Problems and tasks.
1) Answer these questions from the downhole tool passage.
(a) What does the first portion material substantially comprise in the fifth embodiment?
(b) Which figures show the centralisers that can be termed "composite" centralisers?
(c) What trade mark name has the Inventor given to centralisers of an exemplary embodiment?
2) Carry on the downhole tool passage from its last sentence.

Given passage.

The at least one second portion 55c comprises a further ring member provided at or adjacent to another end of the tubular member. At least a portion of innermost surface 20c of the tubular body is provided by the ring member and optional further ring member.

Referring now to FIGS. 5A and 5B, there is shown a downhole tool 10d according to a fifth embodiment of the present invention. In this case the downhole tool 10d comprises a downhole centraliser comprising a casing, liner or screen centraliser or a production tubing centraliser having a first and second coatings applied to at least part of one or more of outer surface 25d, at least outer surfaces 27d of blades 26d and/or inner surface 20d. In this implementation the downhole centraliser is adapted to be received on a downhole tubular (not shown), in use, so as to be a clearance fit around the downhole tubular such that the downhole centraliser is rotationally and longitudinally moveable relative to the downhole tubular, the down hole centraliser being a rigid tubular body, the tubular body having at least one first portion 50d and at least one second portion 55d, the at least one first portion 50d and the at least one second portion 55d being statically retained relative to one another, the at least one first portion 50d comprising at least a portion of an outermost surface of the tubular body, the at least one first portion 50d being substantially formed from a first material, and the at least one second portion 55d comprising at least a portion of an innermost surface of the tubular body, the at least one second portion 55d being substantially formed from a second portion material, the first portion material having a lower Young's modulus than the second portion material, and wherein the first portion material substantially comprises a thermoplastic polymer.

The at least one first portion 50d comprises a tubular member 15d providing the outermost surface of the tubular body, the tubular member 15d being substantially formed from the first portion material, and the at least one second portion 55d comprising a further tubular member extending from or adjacent to one end of the tubular member to or adjacent to another end of the tubular member.

The centralisers of FIGS. 4 and 5 can be termed “composite” centralisers. These centralisers are therefore “non-unitary” in construction, that is to say, they are not formed in one piece from one material. They do however, offer a centraliser in which parts made from the first and second materials are static relative to one another, in use. In other words, the centralisers are effectively “one-piece”.

The Inventor has termed centralisers of an exemplary embodiment the present invention the “EZEE-GLIDER” (Trade Mark) centraliser.

Record set.
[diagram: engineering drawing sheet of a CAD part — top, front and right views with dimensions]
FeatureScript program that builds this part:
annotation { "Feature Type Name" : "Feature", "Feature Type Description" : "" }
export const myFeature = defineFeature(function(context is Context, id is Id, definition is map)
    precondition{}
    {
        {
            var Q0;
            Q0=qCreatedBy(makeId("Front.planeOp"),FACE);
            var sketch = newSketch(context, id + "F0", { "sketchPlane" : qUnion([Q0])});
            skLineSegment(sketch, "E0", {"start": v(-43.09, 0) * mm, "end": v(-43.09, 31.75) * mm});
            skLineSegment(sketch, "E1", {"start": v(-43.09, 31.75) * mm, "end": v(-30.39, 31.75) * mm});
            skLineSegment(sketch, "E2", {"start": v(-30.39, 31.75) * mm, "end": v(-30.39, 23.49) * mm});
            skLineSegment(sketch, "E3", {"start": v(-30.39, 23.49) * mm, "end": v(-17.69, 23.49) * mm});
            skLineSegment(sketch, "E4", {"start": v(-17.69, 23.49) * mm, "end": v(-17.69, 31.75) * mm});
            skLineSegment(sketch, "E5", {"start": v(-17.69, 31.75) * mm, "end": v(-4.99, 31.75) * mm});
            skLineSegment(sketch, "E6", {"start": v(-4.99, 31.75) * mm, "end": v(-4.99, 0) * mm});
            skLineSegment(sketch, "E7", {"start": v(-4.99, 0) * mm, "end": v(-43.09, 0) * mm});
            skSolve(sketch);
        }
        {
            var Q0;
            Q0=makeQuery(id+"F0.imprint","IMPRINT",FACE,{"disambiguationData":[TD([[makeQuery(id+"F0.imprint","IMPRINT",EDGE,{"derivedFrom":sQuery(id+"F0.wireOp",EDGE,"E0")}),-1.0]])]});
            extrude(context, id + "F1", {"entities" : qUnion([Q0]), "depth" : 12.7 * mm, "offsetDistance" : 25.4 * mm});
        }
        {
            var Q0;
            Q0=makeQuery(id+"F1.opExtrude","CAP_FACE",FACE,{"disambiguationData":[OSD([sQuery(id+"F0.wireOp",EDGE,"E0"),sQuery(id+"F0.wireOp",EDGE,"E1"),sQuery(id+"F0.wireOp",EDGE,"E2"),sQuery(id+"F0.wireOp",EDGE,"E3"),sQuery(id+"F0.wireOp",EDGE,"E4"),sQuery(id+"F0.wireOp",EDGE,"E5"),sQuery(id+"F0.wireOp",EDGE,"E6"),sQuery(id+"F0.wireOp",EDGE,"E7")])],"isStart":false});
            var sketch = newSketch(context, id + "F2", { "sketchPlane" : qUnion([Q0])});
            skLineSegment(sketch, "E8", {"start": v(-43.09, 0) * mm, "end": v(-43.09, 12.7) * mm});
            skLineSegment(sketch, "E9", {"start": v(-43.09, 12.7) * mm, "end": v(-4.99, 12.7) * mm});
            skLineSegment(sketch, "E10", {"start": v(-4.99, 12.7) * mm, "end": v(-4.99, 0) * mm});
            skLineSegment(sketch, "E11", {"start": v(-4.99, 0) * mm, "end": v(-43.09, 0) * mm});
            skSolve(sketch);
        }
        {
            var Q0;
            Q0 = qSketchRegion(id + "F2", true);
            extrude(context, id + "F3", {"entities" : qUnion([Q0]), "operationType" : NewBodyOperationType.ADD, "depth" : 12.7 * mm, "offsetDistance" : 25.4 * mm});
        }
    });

--

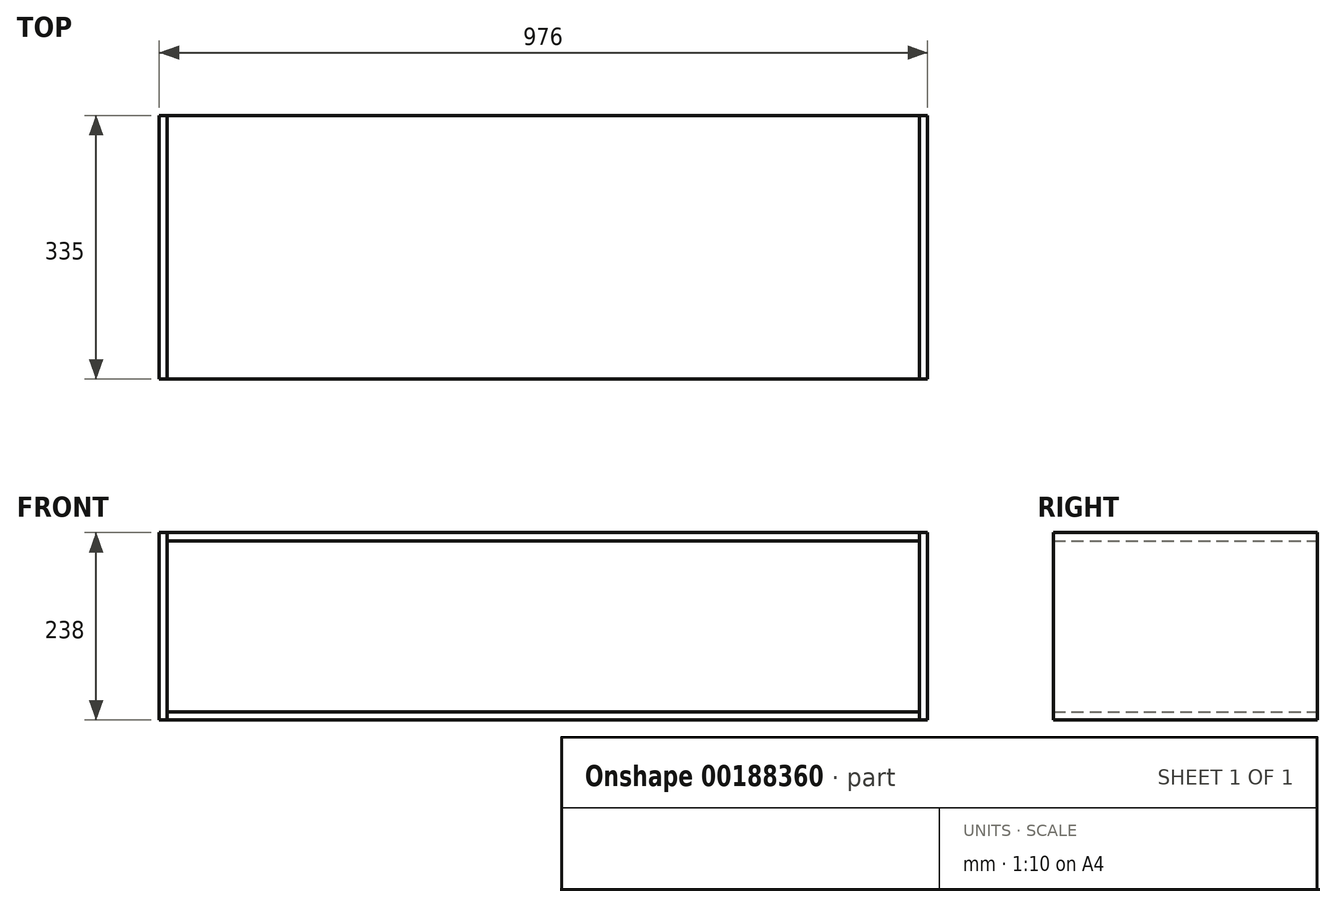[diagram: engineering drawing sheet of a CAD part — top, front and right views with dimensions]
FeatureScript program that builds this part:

---

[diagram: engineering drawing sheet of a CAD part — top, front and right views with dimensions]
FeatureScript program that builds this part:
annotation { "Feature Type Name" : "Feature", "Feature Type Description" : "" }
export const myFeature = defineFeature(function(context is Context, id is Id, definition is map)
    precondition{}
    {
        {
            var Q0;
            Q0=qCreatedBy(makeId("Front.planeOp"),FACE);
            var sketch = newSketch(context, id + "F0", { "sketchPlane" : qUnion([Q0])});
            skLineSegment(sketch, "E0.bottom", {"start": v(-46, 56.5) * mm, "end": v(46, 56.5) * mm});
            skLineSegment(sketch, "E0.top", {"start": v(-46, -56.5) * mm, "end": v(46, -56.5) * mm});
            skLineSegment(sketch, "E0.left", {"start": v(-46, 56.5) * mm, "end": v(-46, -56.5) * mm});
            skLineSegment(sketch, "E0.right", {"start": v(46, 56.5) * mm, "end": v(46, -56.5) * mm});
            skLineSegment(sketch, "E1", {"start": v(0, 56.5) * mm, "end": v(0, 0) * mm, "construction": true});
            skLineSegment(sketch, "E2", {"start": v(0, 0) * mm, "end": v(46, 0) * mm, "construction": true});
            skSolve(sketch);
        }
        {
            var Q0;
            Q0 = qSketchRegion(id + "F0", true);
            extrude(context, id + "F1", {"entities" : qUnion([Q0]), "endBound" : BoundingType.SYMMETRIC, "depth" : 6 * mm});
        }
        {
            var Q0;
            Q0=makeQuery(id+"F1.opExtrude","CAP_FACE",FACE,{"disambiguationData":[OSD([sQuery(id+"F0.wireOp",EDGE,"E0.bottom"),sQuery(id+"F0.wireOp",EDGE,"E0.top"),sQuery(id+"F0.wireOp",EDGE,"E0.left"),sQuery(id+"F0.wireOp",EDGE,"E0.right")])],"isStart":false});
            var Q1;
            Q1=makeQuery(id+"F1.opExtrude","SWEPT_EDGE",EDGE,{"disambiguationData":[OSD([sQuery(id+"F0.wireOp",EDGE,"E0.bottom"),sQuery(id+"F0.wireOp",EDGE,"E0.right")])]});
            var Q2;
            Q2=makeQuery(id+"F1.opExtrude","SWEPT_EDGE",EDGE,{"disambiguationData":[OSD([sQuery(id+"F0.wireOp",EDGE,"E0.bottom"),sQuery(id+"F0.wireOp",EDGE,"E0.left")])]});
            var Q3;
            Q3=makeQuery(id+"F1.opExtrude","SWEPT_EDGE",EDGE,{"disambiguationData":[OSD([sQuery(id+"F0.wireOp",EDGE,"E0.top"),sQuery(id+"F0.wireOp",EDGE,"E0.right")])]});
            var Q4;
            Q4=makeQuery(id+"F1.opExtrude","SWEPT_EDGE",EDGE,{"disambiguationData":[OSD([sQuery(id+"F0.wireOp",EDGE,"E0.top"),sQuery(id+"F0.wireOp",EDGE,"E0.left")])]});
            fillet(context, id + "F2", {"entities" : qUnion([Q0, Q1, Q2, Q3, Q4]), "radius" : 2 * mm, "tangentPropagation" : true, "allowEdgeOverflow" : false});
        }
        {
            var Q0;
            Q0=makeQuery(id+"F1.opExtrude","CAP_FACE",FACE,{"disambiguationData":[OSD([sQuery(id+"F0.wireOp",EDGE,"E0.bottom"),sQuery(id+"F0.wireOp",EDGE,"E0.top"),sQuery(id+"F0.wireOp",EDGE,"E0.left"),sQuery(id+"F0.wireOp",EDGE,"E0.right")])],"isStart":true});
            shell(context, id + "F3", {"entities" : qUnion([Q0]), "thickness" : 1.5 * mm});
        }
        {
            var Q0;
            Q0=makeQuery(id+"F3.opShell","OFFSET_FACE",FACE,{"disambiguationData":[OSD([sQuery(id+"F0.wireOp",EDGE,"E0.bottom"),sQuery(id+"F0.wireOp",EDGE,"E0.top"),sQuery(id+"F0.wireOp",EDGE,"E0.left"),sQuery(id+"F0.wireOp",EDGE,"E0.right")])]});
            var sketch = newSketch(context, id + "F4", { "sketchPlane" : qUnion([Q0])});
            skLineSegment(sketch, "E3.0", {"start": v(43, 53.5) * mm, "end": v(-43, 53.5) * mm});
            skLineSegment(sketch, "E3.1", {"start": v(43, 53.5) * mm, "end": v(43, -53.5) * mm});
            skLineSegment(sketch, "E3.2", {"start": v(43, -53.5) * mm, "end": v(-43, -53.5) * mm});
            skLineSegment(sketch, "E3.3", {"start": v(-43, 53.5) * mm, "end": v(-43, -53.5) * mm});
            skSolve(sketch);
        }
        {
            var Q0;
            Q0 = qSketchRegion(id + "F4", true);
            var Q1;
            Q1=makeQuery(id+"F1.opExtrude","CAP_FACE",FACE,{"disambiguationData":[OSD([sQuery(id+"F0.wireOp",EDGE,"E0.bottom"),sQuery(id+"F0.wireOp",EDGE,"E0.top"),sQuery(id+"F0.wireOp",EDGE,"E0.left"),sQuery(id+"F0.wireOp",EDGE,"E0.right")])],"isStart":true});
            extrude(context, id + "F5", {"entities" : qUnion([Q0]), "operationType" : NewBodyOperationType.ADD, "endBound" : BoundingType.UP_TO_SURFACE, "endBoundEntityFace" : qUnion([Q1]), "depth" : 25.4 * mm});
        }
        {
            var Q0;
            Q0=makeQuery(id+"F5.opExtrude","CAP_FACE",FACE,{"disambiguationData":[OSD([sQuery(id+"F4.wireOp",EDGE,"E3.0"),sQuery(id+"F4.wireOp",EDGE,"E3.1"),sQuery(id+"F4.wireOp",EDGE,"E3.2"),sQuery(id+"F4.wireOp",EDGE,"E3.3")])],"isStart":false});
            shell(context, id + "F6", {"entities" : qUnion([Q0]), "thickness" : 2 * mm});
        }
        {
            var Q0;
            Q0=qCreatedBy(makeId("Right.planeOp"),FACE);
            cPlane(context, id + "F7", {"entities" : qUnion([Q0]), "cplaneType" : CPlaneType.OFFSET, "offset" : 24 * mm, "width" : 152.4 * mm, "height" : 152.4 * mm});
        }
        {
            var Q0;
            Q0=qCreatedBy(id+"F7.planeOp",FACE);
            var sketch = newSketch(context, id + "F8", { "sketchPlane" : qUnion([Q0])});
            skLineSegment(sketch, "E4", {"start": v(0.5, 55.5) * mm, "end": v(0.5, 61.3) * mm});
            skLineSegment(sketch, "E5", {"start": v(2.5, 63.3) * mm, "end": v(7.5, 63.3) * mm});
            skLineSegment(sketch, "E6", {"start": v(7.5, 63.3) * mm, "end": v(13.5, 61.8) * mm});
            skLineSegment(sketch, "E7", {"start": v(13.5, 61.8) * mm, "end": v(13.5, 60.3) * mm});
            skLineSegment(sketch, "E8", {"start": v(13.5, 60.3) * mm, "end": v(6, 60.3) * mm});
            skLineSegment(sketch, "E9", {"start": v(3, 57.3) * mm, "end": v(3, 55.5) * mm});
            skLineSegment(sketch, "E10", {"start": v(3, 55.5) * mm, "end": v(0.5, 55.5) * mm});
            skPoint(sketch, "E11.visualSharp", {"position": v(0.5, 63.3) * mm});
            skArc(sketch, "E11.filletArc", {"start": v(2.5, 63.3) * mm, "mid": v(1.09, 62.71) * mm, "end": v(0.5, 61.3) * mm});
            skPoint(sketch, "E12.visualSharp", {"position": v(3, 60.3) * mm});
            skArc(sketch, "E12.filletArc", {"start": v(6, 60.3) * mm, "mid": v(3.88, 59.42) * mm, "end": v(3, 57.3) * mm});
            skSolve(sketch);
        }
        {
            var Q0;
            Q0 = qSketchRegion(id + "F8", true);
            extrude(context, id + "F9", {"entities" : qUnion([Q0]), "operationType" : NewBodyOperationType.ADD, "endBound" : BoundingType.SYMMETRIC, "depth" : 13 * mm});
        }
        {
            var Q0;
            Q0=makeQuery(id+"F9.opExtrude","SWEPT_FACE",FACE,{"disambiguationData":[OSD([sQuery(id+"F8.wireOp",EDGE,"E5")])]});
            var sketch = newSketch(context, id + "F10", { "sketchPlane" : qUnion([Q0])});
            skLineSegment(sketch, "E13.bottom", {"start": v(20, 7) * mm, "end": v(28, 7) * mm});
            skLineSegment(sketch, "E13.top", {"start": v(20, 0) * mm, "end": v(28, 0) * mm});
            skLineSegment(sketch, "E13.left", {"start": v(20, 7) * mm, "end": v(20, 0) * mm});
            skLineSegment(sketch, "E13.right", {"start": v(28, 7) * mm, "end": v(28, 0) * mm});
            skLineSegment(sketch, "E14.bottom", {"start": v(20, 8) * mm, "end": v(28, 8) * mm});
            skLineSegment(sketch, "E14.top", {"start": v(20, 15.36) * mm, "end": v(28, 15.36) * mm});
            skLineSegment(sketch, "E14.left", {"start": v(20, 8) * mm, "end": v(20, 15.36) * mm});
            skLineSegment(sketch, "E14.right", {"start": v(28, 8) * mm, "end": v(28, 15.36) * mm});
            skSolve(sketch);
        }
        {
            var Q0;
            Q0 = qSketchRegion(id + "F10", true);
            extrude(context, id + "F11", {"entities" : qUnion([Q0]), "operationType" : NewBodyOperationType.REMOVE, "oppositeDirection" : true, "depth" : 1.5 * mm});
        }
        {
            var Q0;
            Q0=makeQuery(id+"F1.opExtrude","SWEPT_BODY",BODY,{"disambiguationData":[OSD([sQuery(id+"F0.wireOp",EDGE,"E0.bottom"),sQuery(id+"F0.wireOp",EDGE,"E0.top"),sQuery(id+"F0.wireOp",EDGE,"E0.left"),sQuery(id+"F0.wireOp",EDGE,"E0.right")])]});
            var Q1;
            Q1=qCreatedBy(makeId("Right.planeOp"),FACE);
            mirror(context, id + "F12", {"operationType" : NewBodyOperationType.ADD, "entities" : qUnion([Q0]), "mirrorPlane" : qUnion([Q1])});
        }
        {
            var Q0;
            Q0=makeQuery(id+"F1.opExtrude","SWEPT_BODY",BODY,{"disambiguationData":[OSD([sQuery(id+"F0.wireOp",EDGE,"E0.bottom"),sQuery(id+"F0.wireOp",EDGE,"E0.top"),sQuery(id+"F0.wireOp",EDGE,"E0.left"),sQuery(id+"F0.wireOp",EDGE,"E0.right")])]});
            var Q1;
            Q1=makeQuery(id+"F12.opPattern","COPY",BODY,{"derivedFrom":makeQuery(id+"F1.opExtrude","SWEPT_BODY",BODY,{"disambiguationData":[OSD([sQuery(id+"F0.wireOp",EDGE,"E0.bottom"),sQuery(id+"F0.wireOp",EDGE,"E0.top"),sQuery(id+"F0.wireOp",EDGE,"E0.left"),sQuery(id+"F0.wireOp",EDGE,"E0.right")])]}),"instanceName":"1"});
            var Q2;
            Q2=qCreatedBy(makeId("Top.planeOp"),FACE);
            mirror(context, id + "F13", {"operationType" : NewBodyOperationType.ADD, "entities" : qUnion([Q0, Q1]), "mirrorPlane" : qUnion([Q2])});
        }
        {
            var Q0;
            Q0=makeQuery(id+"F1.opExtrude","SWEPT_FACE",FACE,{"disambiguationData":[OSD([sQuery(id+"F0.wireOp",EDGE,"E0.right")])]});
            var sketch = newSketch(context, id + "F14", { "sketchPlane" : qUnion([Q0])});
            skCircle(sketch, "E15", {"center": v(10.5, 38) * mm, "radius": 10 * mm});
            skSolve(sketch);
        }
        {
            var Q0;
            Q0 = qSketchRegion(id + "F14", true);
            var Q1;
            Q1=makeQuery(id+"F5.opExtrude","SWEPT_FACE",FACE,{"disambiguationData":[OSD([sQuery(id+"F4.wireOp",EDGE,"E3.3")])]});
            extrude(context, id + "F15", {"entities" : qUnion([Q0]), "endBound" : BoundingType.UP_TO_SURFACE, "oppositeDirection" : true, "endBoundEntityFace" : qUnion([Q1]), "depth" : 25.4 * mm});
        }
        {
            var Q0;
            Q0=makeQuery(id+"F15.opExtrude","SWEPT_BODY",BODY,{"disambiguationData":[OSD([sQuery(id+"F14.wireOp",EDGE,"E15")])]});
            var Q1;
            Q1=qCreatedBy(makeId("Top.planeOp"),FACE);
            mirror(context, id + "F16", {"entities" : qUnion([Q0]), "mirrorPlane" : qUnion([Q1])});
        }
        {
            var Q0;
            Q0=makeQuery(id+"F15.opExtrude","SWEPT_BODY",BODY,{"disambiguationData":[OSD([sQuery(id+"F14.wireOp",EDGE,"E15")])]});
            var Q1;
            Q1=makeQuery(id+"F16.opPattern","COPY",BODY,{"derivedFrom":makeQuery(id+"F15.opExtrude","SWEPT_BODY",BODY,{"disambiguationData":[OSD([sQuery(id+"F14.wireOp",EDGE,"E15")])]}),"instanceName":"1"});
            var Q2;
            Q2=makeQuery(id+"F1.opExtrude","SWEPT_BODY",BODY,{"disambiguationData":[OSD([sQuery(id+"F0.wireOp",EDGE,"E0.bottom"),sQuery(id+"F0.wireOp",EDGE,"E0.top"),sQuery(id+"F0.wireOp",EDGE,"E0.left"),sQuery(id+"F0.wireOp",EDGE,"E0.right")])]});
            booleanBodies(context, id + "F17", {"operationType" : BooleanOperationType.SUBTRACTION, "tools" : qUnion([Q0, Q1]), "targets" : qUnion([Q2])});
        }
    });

Set of answers.
1)
(a) A thermoplastic polymer.
(b) FIGS. 4 and 5.
(c) "EZEE-GLIDER"

2)
In the embodiments of FIGS. 4 and 5, the or each first portion 50d is circumferentially integrally continuous, that is, formed in one piece. In one implementation the material of the tubular body or first portion material is a polyphthalamide (PPA), e.g. a glass-reinforced heat stabilised PPA such as AMODEL, available from Solvay Advanced Polymers (see http://www.solvayadvancedpolymers.com).

In another implementation the material of the tubular body or first portion material is a polymer of carbon monoxide and alpha-olefins, such as ethylene.

Advantageously, the material of the tubular body or first portion material is an aliphatic polyketone made from co-polymerisation of ethylene and carbon monoxide—optionally with propylene.

Advantageously, the material of the tubular body or first portion material is selected from a class of semi-crystalline thermoplastic materials with an alternating olefin—carbon monoxide structure.

In a further implementation the material of the tubular body or first portion material is a nylon resin. Advantageously the material of the tubular body or first portion material may be an ionomer modified nylon 66 resin. The material of the tubular body or first portion material can be a nylon 12 resin, e.g. RILSAN (Trade Mark) available from Elf Atochem.

In a yet further alternative implementation the material of the tubular body or first portion material is a modified polyamide (PA).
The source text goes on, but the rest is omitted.